Arrange the data lines as a Markdown table with a Row column numbering each line and a Line column holding its text, skipping blank lines. Leave the pictures out.
*** Records shown Section Begins ***
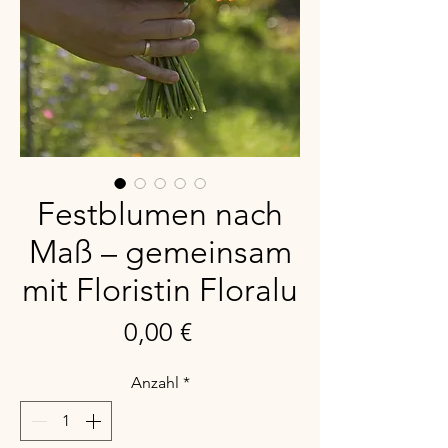
Festblumen nach
Maß – gemeinsam
mit Floristin Floralu
Preis
0,00 €
Anzahl
*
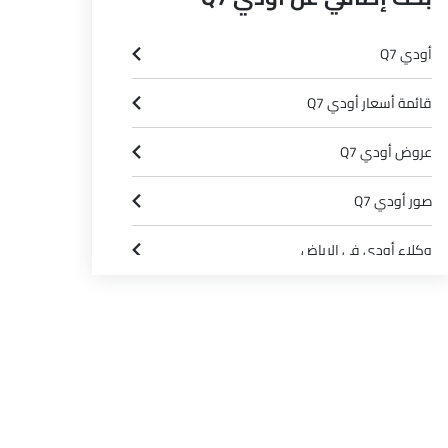
أودي Q7
Q7 3.0L 55 TFSI S-Line Quattro
SAR 410,000
السعر المتوقع
قائمة أسعار أودي Q7
بنزين
عروض أودي Q7
Automatic
صور أودي Q7
وكلاء أودي في الرياض‎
*** Records shown Section Ends ***
* **The answer**:
| Row | Line |
|---|---|
| 1 | Festblumen nach |
| 2 | Maß – gemeinsam |
| 3 | mit Floristin Floralu |
| 4 | Preis |
| 5 | 0,00 € |
| 6 | Anzahl |
| 7 | * |
| 8 | أودي Q7 |
| 9 | Q7 3.0L 55 TFSI S-Line Quattro |
| 10 | SAR 410,000 |
| 11 | السعر المتوقع |
| 12 | قائمة أسعار أودي Q7 |
| 13 | بنزين |
| 14 | عروض أودي Q7 |
| 15 | Automatic |
| 16 | صور أودي Q7 |
| 17 | وكلاء أودي في الرياض‎ |